▸ **EXERCISE INSTRUCTIONS**
Using only the entries below, output the lines starting at the one containing "lomtrek berekenen" and ending at the one containing "tiết – hồ sơ thi công.", exactly and inclusive of both, omitting the pictures.

Data records:
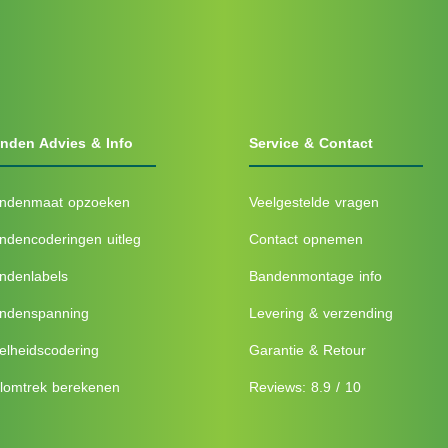
nden Advies & Info
Service & Contact
ndenmaat opzoeken
Veelgestelde vragen
ndencoderingen uitleg
Contact opnemen
ndenlabels
Bandenmontage info
ndenspanning
Levering & verzending
elheidscodering
Garantie & Retour
lomtrek berekenen
Reviews: 8.9 / 10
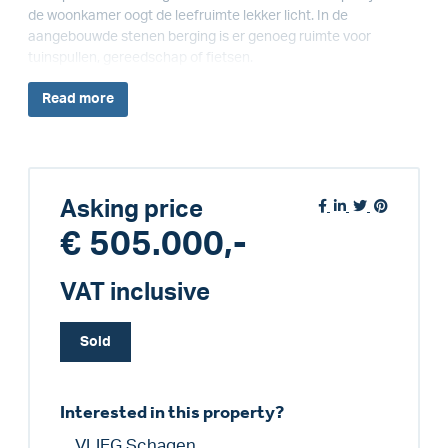
de woonkamer oogt de leefruimte lekker licht. In de
aangebouwde stenen berging is er genoeg ruimte voor
tuinspullen, gereedschap of fietsen.
Read
more
Asking price
€ 505.000,-
VAT inclusive
Sold
Interested in this property?
VLIEG Schagen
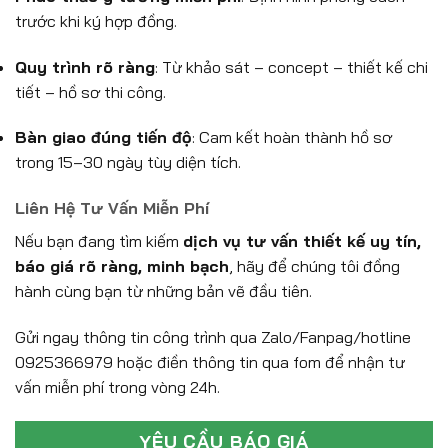
trước khi ký hợp đồng.
Quy trình rõ ràng
: Từ khảo sát – concept – thiết kế chi
tiết – hồ sơ thi công.
Bàn giao đúng tiến độ
: Cam kết hoàn thành hồ sơ
trong 15–30 ngày tùy diện tích.
Liên Hệ Tư Vấn Miễn Phí
Nếu bạn đang tìm kiếm
dịch vụ tư vấn thiết kế uy tín,
báo giá rõ ràng, minh bạch
, hãy để chúng tôi đồng
hành cùng bạn từ những bản vẽ đầu tiên.
Gửi ngay thông tin công trình qua Zalo/Fanpag/hotline
0925366979 hoặc điền thông tin qua fom để nhận tư
vấn miễn phí trong vòng 24h.
YÊU CẦU BÁO GIÁ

▸ **SOLUTION TO THIS TASK**
lomtrek berekenen
Reviews: 8.9 / 10
de woonkamer oogt de leefruimte lekker licht. In de
aangebouwde stenen berging is er genoeg ruimte voor
tuinspullen, gereedschap of fietsen.
Read
more
Asking price
€ 505.000,-
VAT inclusive
Sold
Interested in this property?
VLIEG Schagen
trước khi ký hợp đồng.
Quy trình rõ ràng
: Từ khảo sát – concept – thiết kế chi
tiết – hồ sơ thi công.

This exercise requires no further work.